Seventh Circuit Tackles Meaning of "Exceptional" for Purposes of Attorneys' Fees Award in Lanham Act Cases
Defendant Anodyne Therapy, LLC successfully defended against Plaintiff Nightingale Home Healthcare, Inc.'s Lanham Act claim and the district court awarded Anodyne its attorneys' fees in the amount of $72,747 under Section 1117(a) of the Lanham Act, which allows such an award to the prevailing party in "exceptional cases." Nightingale appealed, claiming that it was not an exceptional case justifying such an award.
The Seventh Circuit, Judge Posner writing, addressed at some length the meaning of the word "exceptional" under this section of the Lanham Act.
First, the Seventh Circuit summarized the varying standards employed by its sister circuits. The Fourth, Sixth, Tenth and D.C. Circuits applied different tests depending on whether the plaintiff or the defendant prevailed. The Second, Fifth, and Eleventh Circuits require prevailing defendants and plaintiffs to prove that their opponent litigated in bad faith. The First, Third, Eighth, and Ninth Circuits do not distinguish between prevailing plaintiffs and defendants and do not require a showing of bad faith (though the Ninth Circuit has used language that could equate to bad faith).
It is surprising to find so many different standards for awarding attorneys' fees in Lanham Act cases. The failure to converge may be an illustration of "circuit drift": the heavy caseloads and large accumulations of precedent in each circuit induce courts of appeals to rely on their own "circuit law," as if each circuit were a separate jurisdiction rather than all being part of a single national judiciary enforcing a uniform body of federal law. But whether the difference in standards generates actual differences in result is unclear because the opinions avoid commitment by using vague words and explicit escape clauses, with the Tenth Circuit's catchall ("perhaps for other reasons as well") taking the prize.
Given the variety of standards, the Seventh Circuit started with "first principles," looking to the reasons for the limited exception to the American Rule under which each party bears its own litigation costs. Of particular interest is the explicit acknowledgment that parties may use litigation for anti-competitive purposes:
A more practical concern is the potential for businesses to use Lanham Act litigation for strategic purposes--not to obtain a judgment or defeat a claim but to obtain a competitive advantage independent of the outcome of the case by piling litigation costs on a competitor.

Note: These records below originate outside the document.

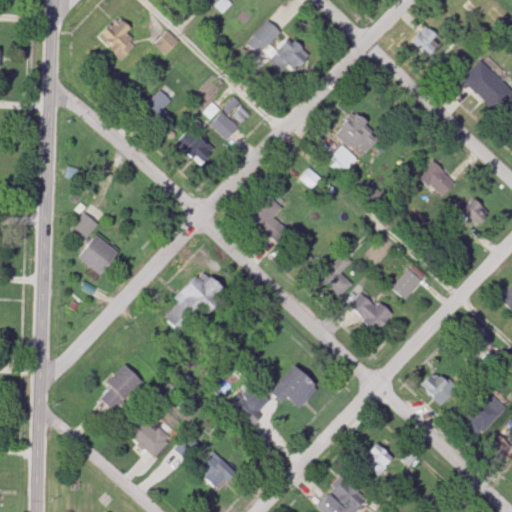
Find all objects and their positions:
building: (208, 2)
road: (62, 13)
road: (25, 21)
building: (263, 38)
building: (117, 39)
building: (424, 42)
building: (166, 43)
building: (290, 55)
road: (211, 67)
building: (487, 87)
road: (411, 94)
building: (154, 107)
road: (24, 109)
building: (223, 127)
building: (355, 135)
building: (193, 147)
building: (340, 161)
building: (435, 180)
road: (224, 195)
road: (22, 219)
building: (266, 220)
building: (85, 224)
road: (398, 239)
building: (97, 255)
road: (43, 256)
building: (445, 257)
building: (336, 276)
building: (406, 284)
building: (507, 297)
road: (277, 299)
building: (194, 302)
building: (369, 311)
building: (474, 338)
road: (20, 345)
road: (389, 379)
building: (119, 387)
building: (294, 387)
building: (437, 387)
building: (251, 410)
building: (483, 414)
building: (147, 437)
building: (189, 444)
building: (502, 445)
road: (19, 454)
building: (376, 459)
road: (92, 461)
building: (214, 471)
building: (343, 499)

Ultimately, the Seventh Circuit adopted a standard for "exceptional" cases that it believed "capture[d] the concerns that underlie the various tests and offer[ed] a pathway through the semantic jungle":
We conclude that a case under the Lanham Act is "exceptional," in the sense of warranting an award of reasonable attorneys' fees to the winning party, if the losing party was the plaintiff and was guilty of abuse of process in suing, or if the losing party was the defendant and had no defense yet persisted in the trademark infringement or false advertising for which he was being sued, in order to impose costs on his opponent.

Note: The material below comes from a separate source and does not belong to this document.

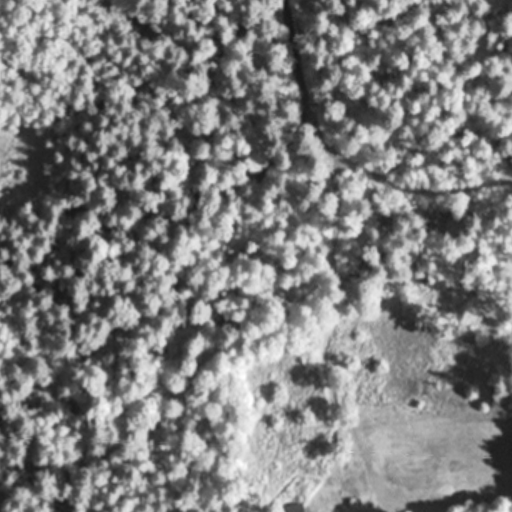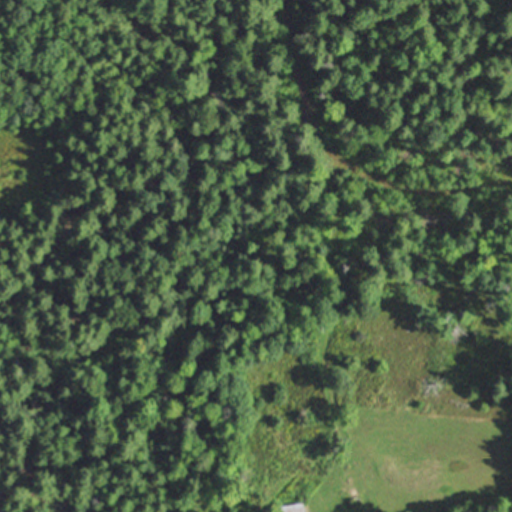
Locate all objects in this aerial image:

The Seventh Circuit emphasized, however, that the standard was not intended to require an elaborate inquiry into the state of mind of the losing party:
[A] proceeding for an award of attorneys' fees is not a suit; it is a tail dangling from a suit. We don't want the tail to wag the dog, and this means that an elaborate inquiry into the state of mind of the party from whom reimbursement of attorneys' fees is sought should be avoided. It should be enough to justify the award if the party seeking it can show that his opponent's claim or defense was objectively unreasonable--was a claim or defense that a rational litigant would pursue only because it would impose disproportionate costs on his opponent--in other words only because it was extortionate in character if not necessarily in provable intention. That should be enough to make a case "exceptional."
In the case before it, the Seventh Circuit concluded that the facts amply met this standard--Plaintiff's Lanham Act claim had "no possible merit" and the district court found that Plaintiff had made the claim in an attempt to coerce a price reduction from Defendant. It thus affirmed the district court's award of attorneys' fees and granted Anodyne's motion for its fees and costs on appeal.
The case cite is Nightingale Home Healthcare, Inc. v. Anodyne Therapy, LLC, No. 10-2327 (7th Cir. Nov. 23, 2010).